> _Activity_
Copy each line below in which the string "down" occurs.

> _Collected data_
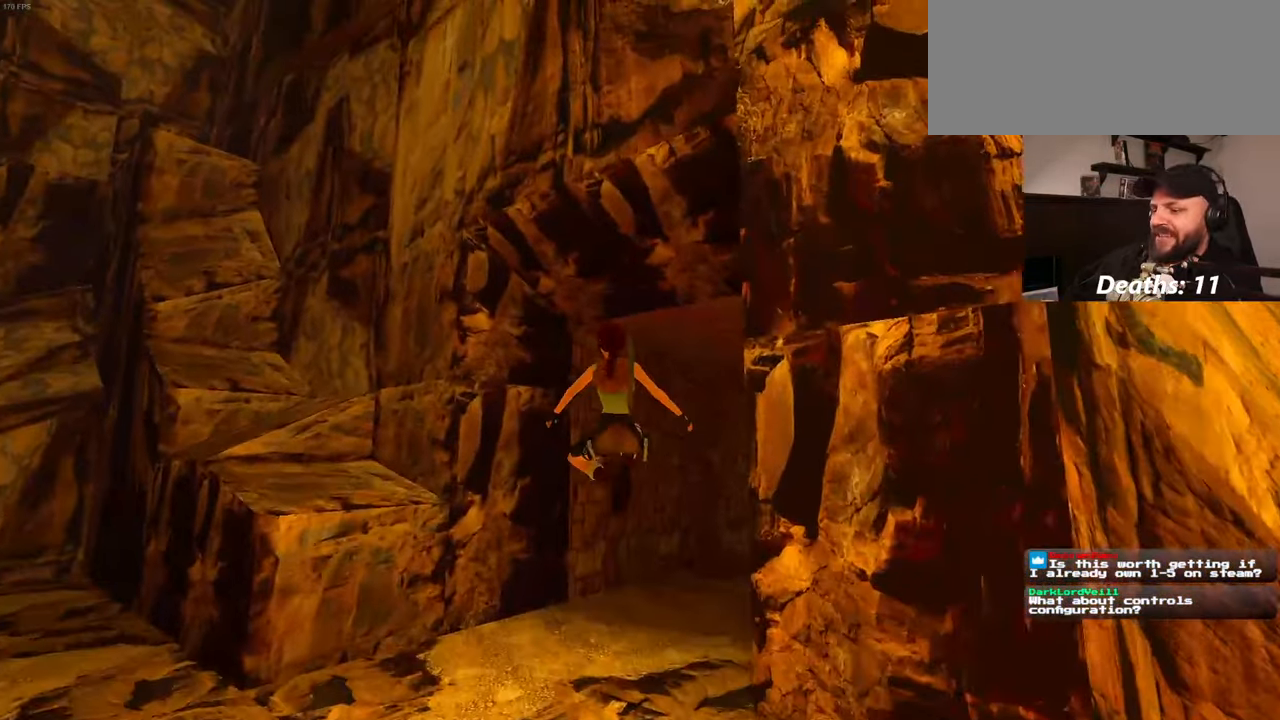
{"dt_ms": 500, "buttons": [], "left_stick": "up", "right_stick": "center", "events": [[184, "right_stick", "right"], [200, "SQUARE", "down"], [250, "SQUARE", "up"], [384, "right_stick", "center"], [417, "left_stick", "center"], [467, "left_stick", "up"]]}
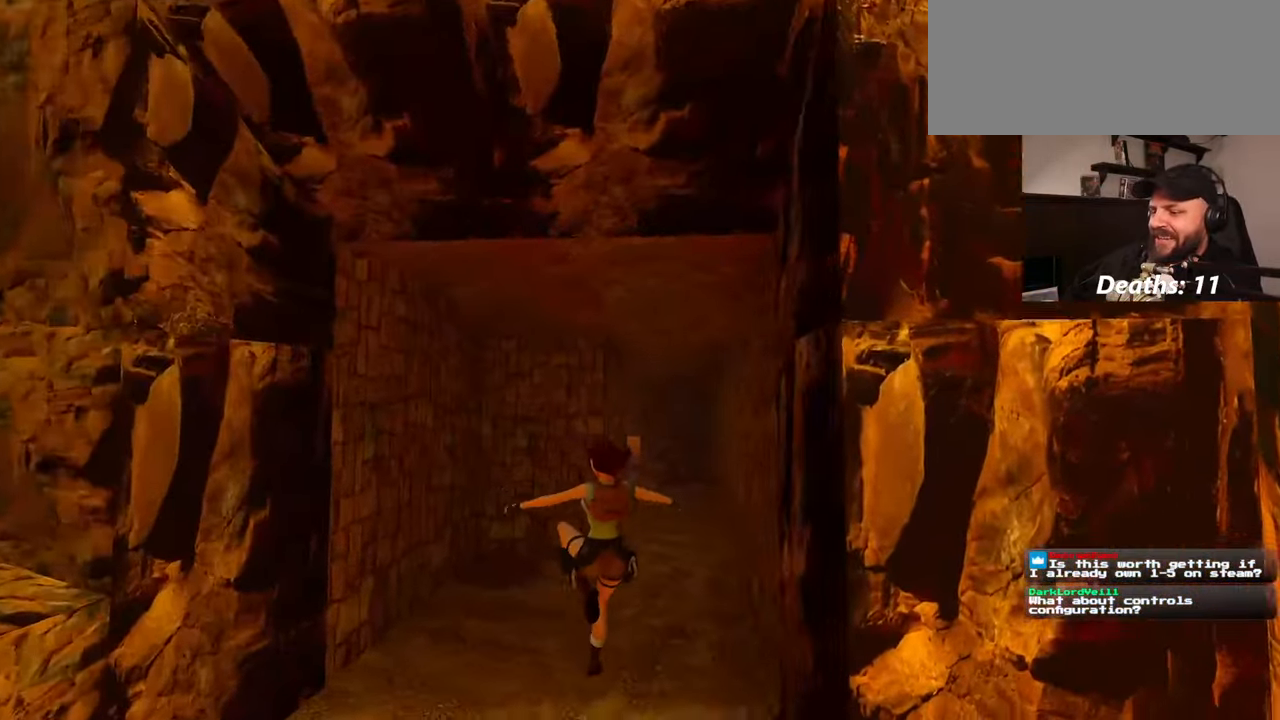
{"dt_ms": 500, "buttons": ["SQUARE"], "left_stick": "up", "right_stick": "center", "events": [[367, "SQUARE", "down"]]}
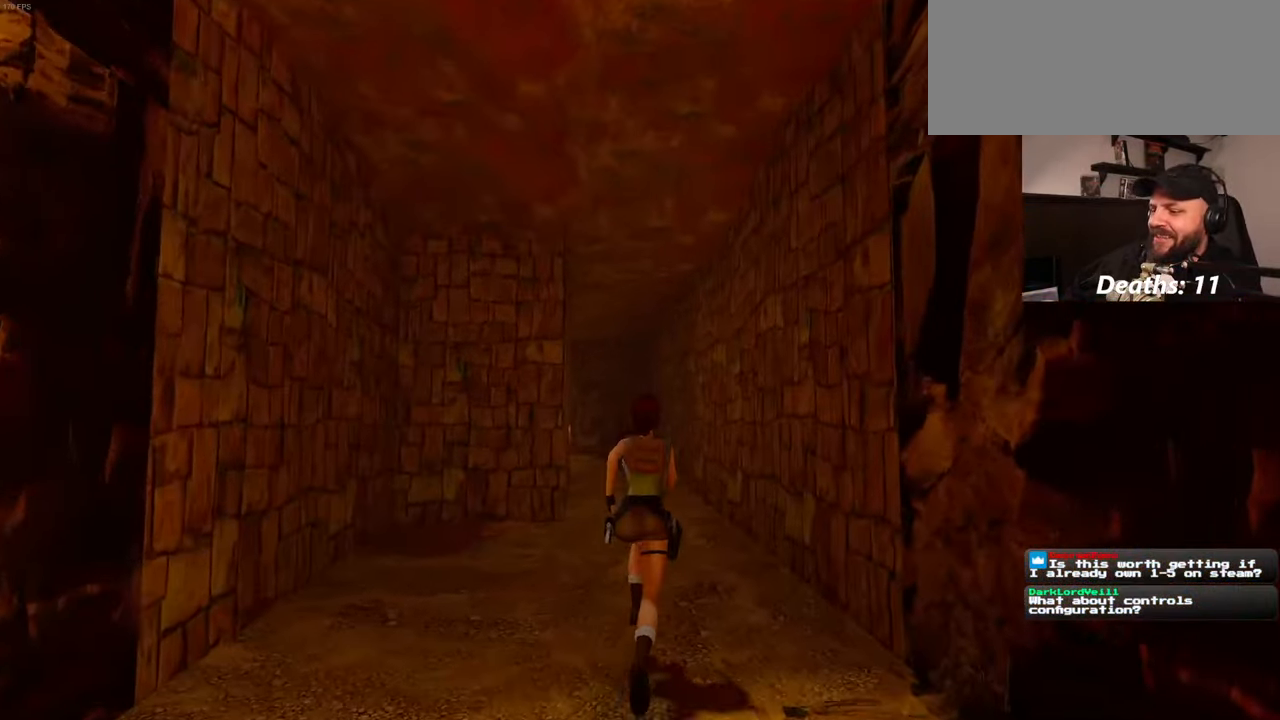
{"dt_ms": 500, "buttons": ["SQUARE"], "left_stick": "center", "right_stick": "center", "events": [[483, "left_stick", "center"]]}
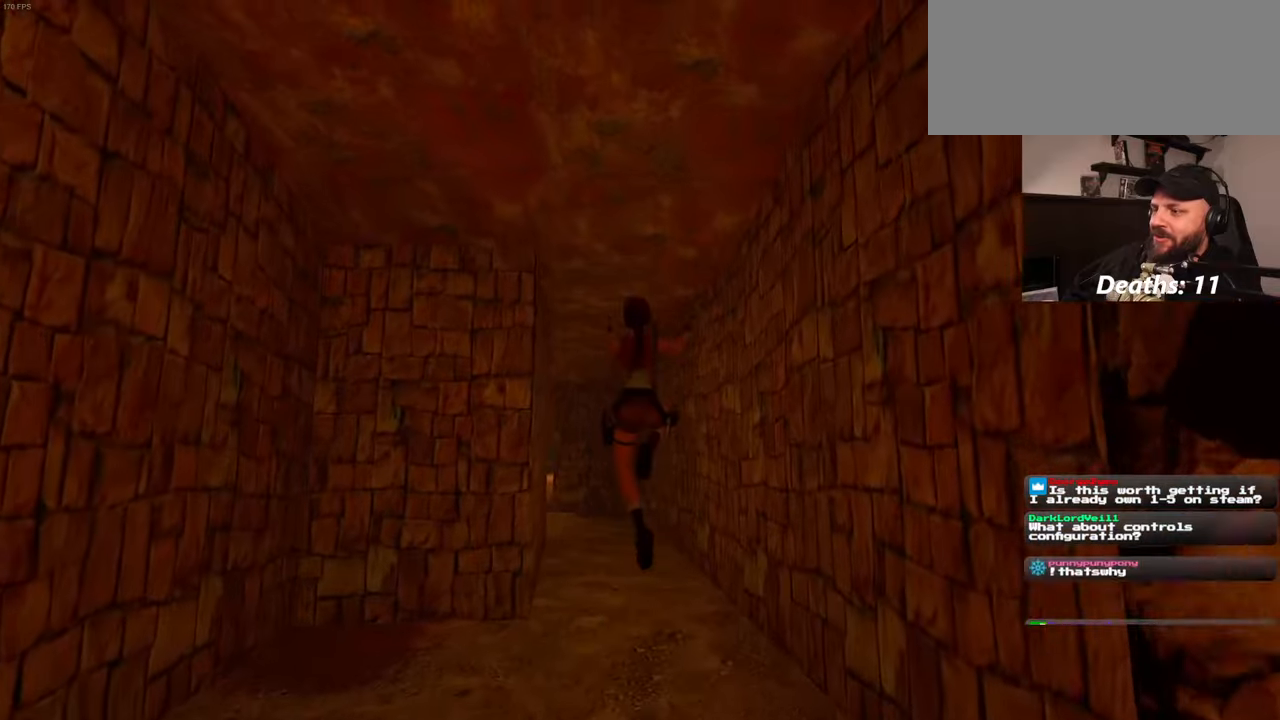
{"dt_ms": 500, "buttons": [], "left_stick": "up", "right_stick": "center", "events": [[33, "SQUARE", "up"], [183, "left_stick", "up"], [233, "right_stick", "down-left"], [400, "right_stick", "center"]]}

> _Response to this task_
{"dt_ms": 500, "buttons": [], "left_stick": "up", "right_stick": "center", "events": [[184, "right_stick", "right"], [200, "SQUARE", "down"], [250, "SQUARE", "up"], [384, "right_stick", "center"], [417, "left_stick", "center"], [467, "left_stick", "up"]]}
{"dt_ms": 500, "buttons": ["SQUARE"], "left_stick": "up", "right_stick": "center", "events": [[367, "SQUARE", "down"]]}
{"dt_ms": 500, "buttons": [], "left_stick": "up", "right_stick": "center", "events": [[33, "SQUARE", "up"], [183, "left_stick", "up"], [233, "right_stick", "down-left"], [400, "right_stick", "center"]]}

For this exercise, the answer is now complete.